National Retail Federation Urges Passage of H.R. 5932

September 22, 2010

The National Retail Federation this week urged the U.S. House of Representatives to approve legislation that would create a new crime unit at the Department of Justice to investigate and prosecute organized retail crime. NRF Senior Vice President for Government Relations Steve Pfister sent a letter to members of the House, urging them to vote on H.R. 5932 (the "Organized Retail Theft Investigation and Prosecution Act of 2010").

The bill was introduced this summer by Representative Bobby Scott (D-Va.), chairperson of the House Judiciary Committee’s Subcommittee on Crime, Terrorism and Homeland Security. The bill is co-sponsored by Judiciary Chairman John Conyers (D-Mich.), Ranking Member Lamar Smith (R-Texas), and committee member Bob Goodlatte (R-Va.).

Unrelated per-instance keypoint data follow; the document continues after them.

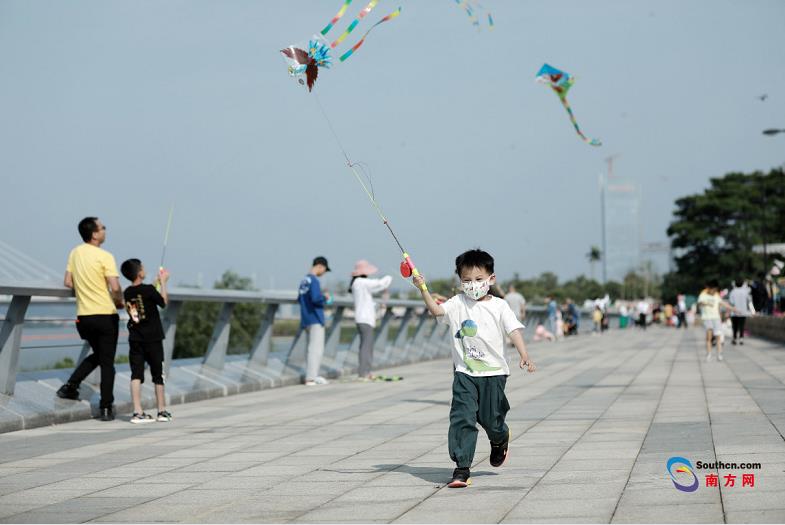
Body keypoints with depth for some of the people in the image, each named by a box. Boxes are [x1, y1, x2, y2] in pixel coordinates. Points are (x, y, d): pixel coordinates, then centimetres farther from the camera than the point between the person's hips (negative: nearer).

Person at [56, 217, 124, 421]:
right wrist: (119, 302, 0)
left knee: (97, 355, 25)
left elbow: (68, 282, 8)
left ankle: (70, 386, 10)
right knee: (107, 362, 3)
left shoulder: (74, 253, 6)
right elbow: (115, 287, -19)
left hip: (83, 316, 6)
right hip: (105, 315, -6)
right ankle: (106, 408, 3)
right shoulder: (104, 257, -13)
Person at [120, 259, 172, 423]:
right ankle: (162, 411, 16)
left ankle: (137, 412, -6)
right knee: (158, 375, 8)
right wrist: (163, 283, 8)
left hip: (135, 340, 4)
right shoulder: (149, 289, -13)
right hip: (153, 339, -4)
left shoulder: (127, 293, 5)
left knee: (136, 375, 1)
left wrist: (158, 283, 25)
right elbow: (164, 302, 1)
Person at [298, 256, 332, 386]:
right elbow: (316, 298, -24)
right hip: (315, 319, -9)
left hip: (306, 320, 9)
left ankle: (313, 376, 17)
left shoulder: (304, 281, 14)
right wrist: (325, 298, -4)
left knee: (312, 348, 14)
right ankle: (311, 378, -12)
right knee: (316, 348, -8)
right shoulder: (313, 281, -14)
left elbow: (300, 299, 19)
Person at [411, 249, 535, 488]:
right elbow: (436, 310, -8)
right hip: (464, 373, 1)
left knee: (491, 419, 7)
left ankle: (500, 440, 44)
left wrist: (524, 355, -22)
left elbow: (514, 331, -8)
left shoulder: (499, 306, -1)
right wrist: (423, 290, -22)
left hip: (493, 372, -1)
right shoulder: (458, 303, 5)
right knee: (461, 418, -9)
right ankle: (462, 468, -7)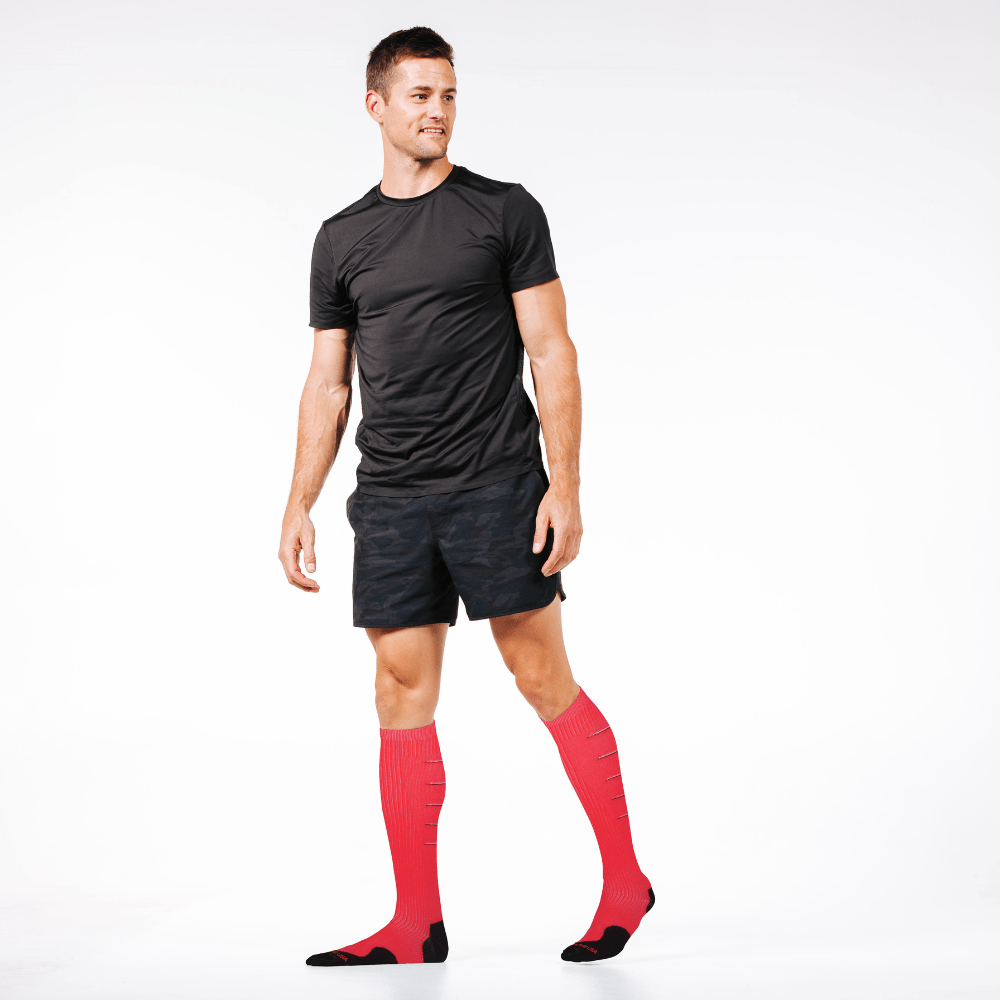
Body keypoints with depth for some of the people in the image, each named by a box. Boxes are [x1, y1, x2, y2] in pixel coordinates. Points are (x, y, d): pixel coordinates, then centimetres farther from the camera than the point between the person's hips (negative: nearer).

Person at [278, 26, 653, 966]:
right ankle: (416, 923, 8)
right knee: (402, 690, 2)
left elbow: (551, 353, -2)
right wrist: (298, 505, 7)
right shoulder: (341, 239, 13)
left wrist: (566, 485, -11)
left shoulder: (505, 212, 2)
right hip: (390, 501, 4)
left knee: (545, 679, -3)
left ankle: (624, 880, 11)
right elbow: (327, 383, 15)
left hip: (498, 489, -4)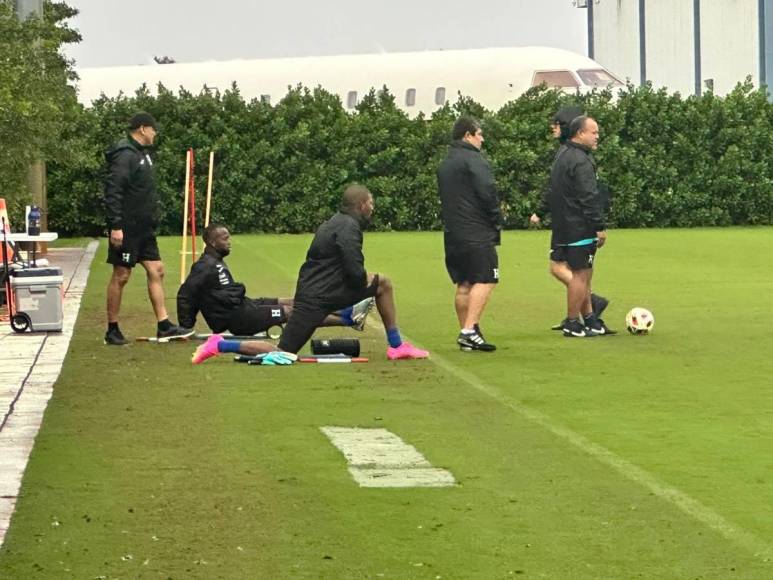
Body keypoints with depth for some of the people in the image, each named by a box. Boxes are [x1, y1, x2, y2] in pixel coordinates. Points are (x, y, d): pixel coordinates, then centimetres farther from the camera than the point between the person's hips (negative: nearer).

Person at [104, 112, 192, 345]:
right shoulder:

The bill does a number of things. The first thing it does is defines organized retail theft as "obtaining retail merchandise by illegal means for the purpose of reselling or otherwise placing such merchandise back into the stream of commerce, aiding or abetting the commission of such acts, or conspiring to commit such acts."

As we mentioned earlier, it would create a new division in the Department of Justice called the Organized Retail Theft Investigation and Prosecution Unit.

It would require the U.S. Attorney General to create and submit a report to the Judiciary Committee with recommendations on how retailers, online businesses, and law enforcement agencies can prevent and fight against organized retail crime. The bill would also authorize $5 million a year for fiscal years 2011 - 2015 to fund the new program.

Citing figures from FBI retail loss prevention experts, NRF says that retailers lose between $15 and $30 billion a year to organized retail crime rings. They also say that 89 percent of retailers were victims of organized retail crime in the past year - according to an annual NRF survey released earlier this year.

The NRF says that organized retail crime rings tend to target every day, high-demand consumer products that are "easy to steal" such as baby formula, razor blades, batteries, analgesics, cosmetics and gift cards. Why? Probably because these items are easily resold to the general public and in bulk to other criminals. More expensive products such as DVDs, CDs, video games, designer clothing and electronics are also targeted but obviously a bit harder to steal. Most of the aforementioned items are resold in pawn shops, flea markets, swap meets and on the Internet, says the NRF.


Comments

Re: National Retail Federation Urges Passage of H.R. 5932

Part of me wants to make a Wal-Mafia joke here.  The other part wonders if the phrase "organized retail crime" is referring to the retailers themselves, rather than those stealing from them?

Re: National Retail Federation Urges Passage of H.R. 5932

so basically its targeted at things idiots steal and are beyond over priced anyways due to the same bull reasoning that game piracy is bad.

1 person stole it so everyones a crook and prices must be gauged to make the differance by making the leget buyer pay 10 times what the items value actually is because he/she has to pay for the stolen merchandise while the criminals continue to walk free..

tbh to me it sounds like more reason for them to spend money and hire more lawyers and politicians to do work that should be getting done without needing someone special for that job, as well as something new to warp into an unrecognizable load of bull somewhere down the road when someone decides to interpret it differantly.

i can see this bringing things like ebay and craigs list to their knees though since it criminalizes things that are already criminal to do (whoa wait, a law that makes it illegal to do something thats illegal?! don't we have enough of these, seriously..) like aiding in the acts of resale of this merchandise.

Re: National Retail Federation Urges Passage of H.R. 5932

It's not "a law that makes it illegal to do something thats illegal".  It establishes a definition for this particular kind of crime, so that the new DOJ division has a clearly defined scope, and so that when they tell the AG to investigate, do a report, whatever, on Organized Retail Theft, everybody is on the same page as to what exactly that is.

Re: National Retail Federation Urges Passage of H.R. 5932

so basically it just makes an already illegal activity more illegal by making it more specific.

 

and NYS needed a 16 chair committee to rate games/movies/music cause no one else could.

Re: National Retail Federation Urges Passage of H.R. 5932

...No.  It's just creating a classification so they can have information compiled for that specific crime.  They want to know how much shoplifting is done by organized groups, as opposed to just random people.  With this knowledge, they will know how much time and manpower to allocate to fighting it.  It's not making shoplifting "more illegal", it's simply creating a definition of the specific type of shoplifting they are trying to focus their efforts on.  It's an organizational distinction, not a legal one.

Re: National Retail Federation Urges Passage of H.R. 5932

"so basically it just makes an already illegal activity more illegal by making it more specific."

Yeah, how crazy and outlandish.  It's not like we have multiple different categories of homicide, or theft, or assault.  That would just be ridiculous.